Transport adapté, taxi, formation et sécurité

POINT DE VUE / Le 4 juin, il y a eu à l’Assemblée nationale, grâce à l’initiative de Mme Hélène David, une motion pour demander au gouvernement, entre autres, de modifier le projet de loi n° 17, afin de s’assurer que l’accessibilité aux services de transports adaptés soit suffisante, et ce, dans toutes les régions du Québec. Ce fut voté à l’unanimité.

Il semblerait donc que le transport adapté va pouvoir reprendre sa place dans le projet de loi 17. Il demeure toutefois une condition préalable et indissociable au maintien et au développement du service de transport adapté : la formation et la sécurité spécifique à y assurer. Et l’industrie du taxi actuelle remplit ce mandat, avec toute une réglementation existante, que ce soit dans ses contrats avec des transporteurs publics ou dans le privé. 

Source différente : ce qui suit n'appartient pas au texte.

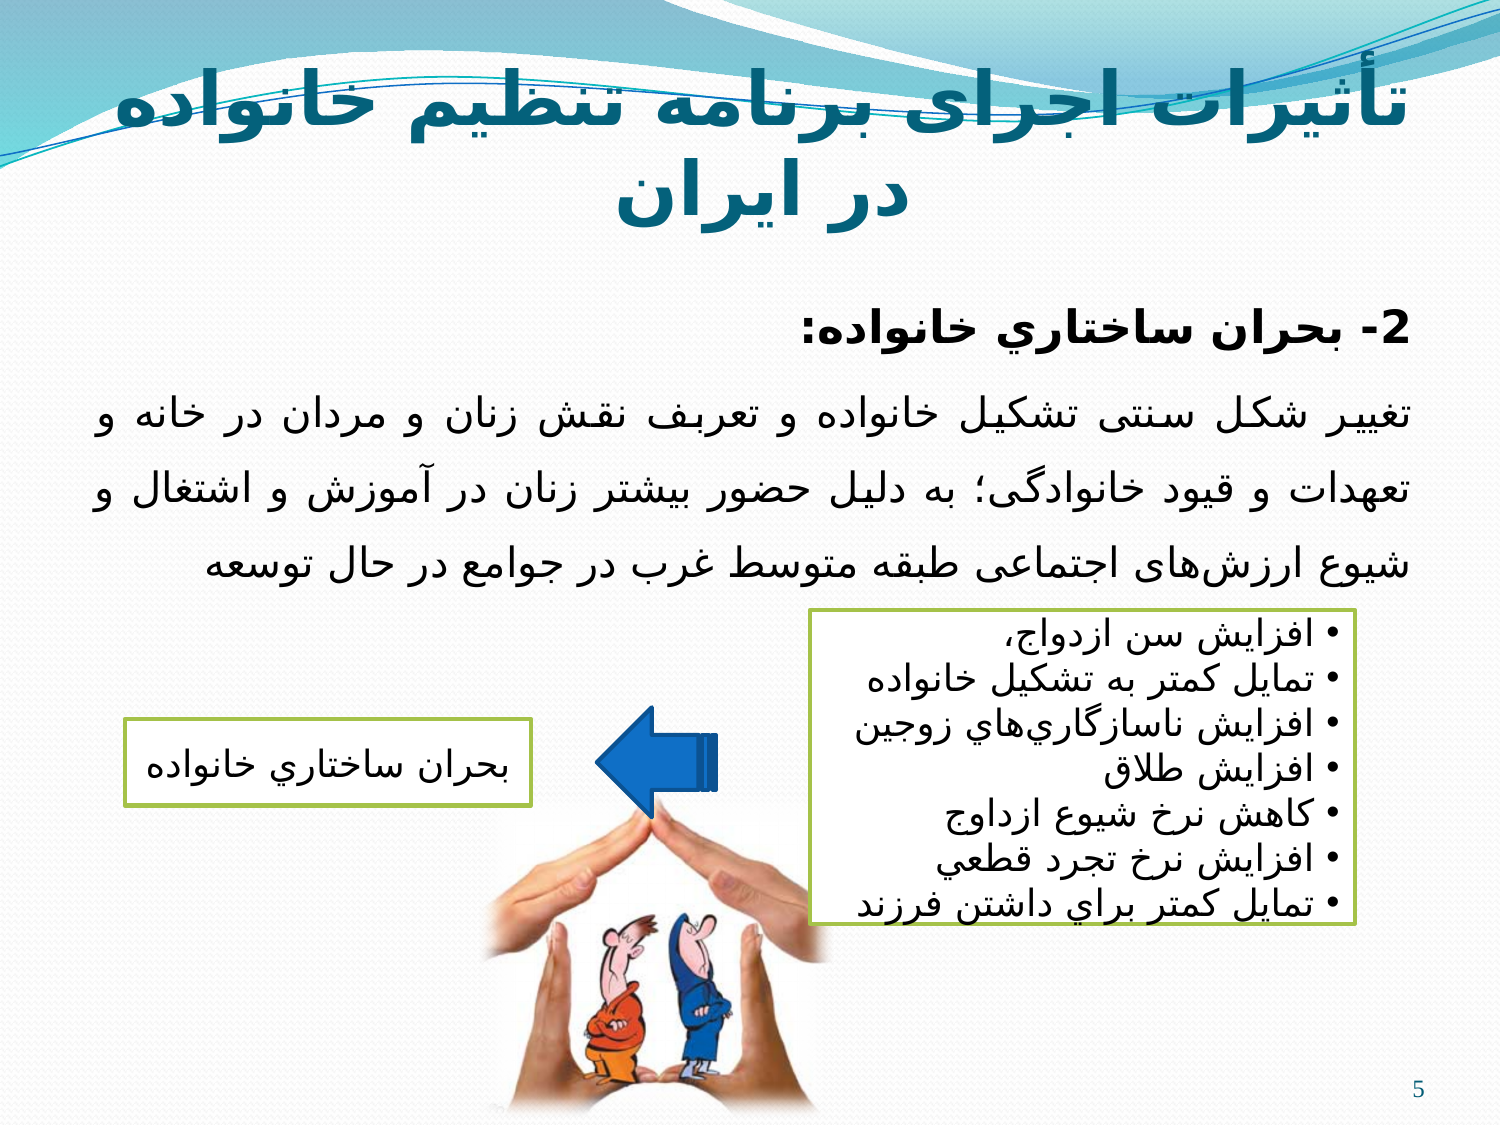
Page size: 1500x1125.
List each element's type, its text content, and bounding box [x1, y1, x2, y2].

Or, le projet de loi 17 n’assure pas actuellement cette formation et cette sécurité obligatoires quand on dessert des personnes vulnérables au niveau physique, intellectuel ou mental. On s’apprêterait à améliorer les choses, veut-on nous rassurer. Mais devant le fait qu’on veuille en même temps détruire l’industrie du taxi actuelle, réglementée et formée, et faire payer la population pour les compensations, va dans un sens contraire à nous rassurer, du moins pour les personnes handicapées.

L’industrie du taxi ne veut pas être détruite, elle a des compétences, du professionnalisme, et elle veut continuer de travailler. Que veut réellement le gouvernement? Enlever toute concurrence à Uber et ses acolytes? Le projet de loi 17 serait la solution idéale, le Monsieur de Uber est très content du projet de loi! Mais le gouvernement ne veut sûrement pas cela, il doit veiller sur son peuple, surtout sur les plus vulnérables. Alors, pourquoi détruire toute la réglementation qui existe déjà, détruire l’industrie du taxi qui se modernise depuis plusieurs années maintenant et qui est prête à continuer à le faire?